En sus de cela, le contracteur devrait être en contact permanent avec la Photographic Enforcement Device Unit. « He will be required to be in regular contact with the Police of the Photographic Enforcement Device Unit to obtain feedback on any defects in photographs or any other information from cameras. If any fault is reported, the contractor shall carry on a site visit within 3 hours at the relevant speed camera in order to determine the act cause of the fault », note-t-on dans un document relatif à ce projet.

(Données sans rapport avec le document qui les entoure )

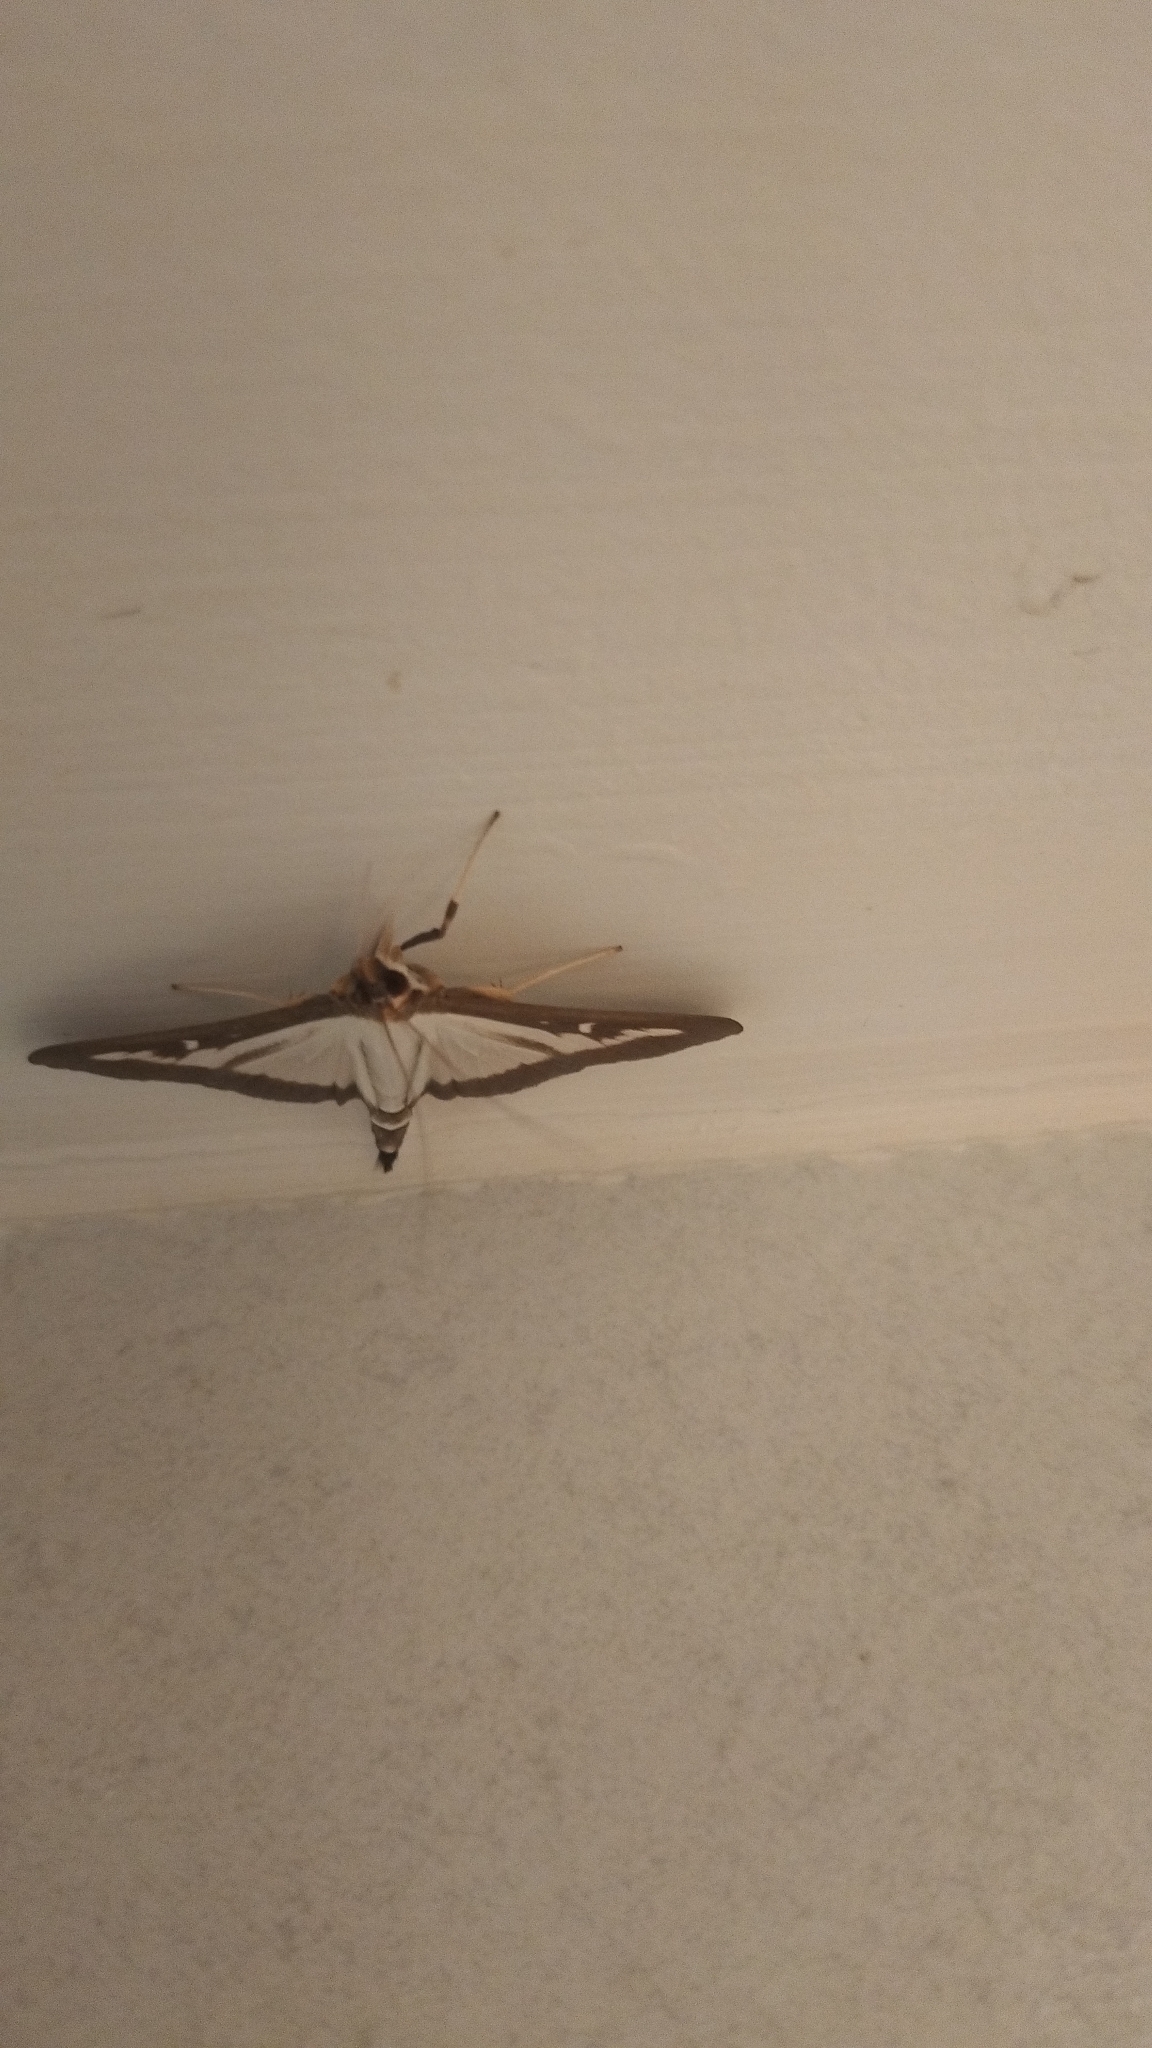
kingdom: Animalia
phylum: Arthropoda
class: Insecta
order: Lepidoptera
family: Crambidae
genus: Cydalima
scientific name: Cydalima perspectalis
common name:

Au cas où un problème d’électricité ou d’Internet devait se faire sentir, il aura à prendre contact avec le Central Electricity Board (CEB), le pourvoyeur de service Internet ou Emtel Ltd pour s’assurer qu’ils soient opérationnels. « If the fault arises out of problem with the power supply, the Contractor shall contact the CEB and shall ensure that the power supply is restored. If the fault arises from internet or connectivity problem, the contractor shall contact the internet provider and/or Emtel Ltd and shall ensure that connectivity is restored. »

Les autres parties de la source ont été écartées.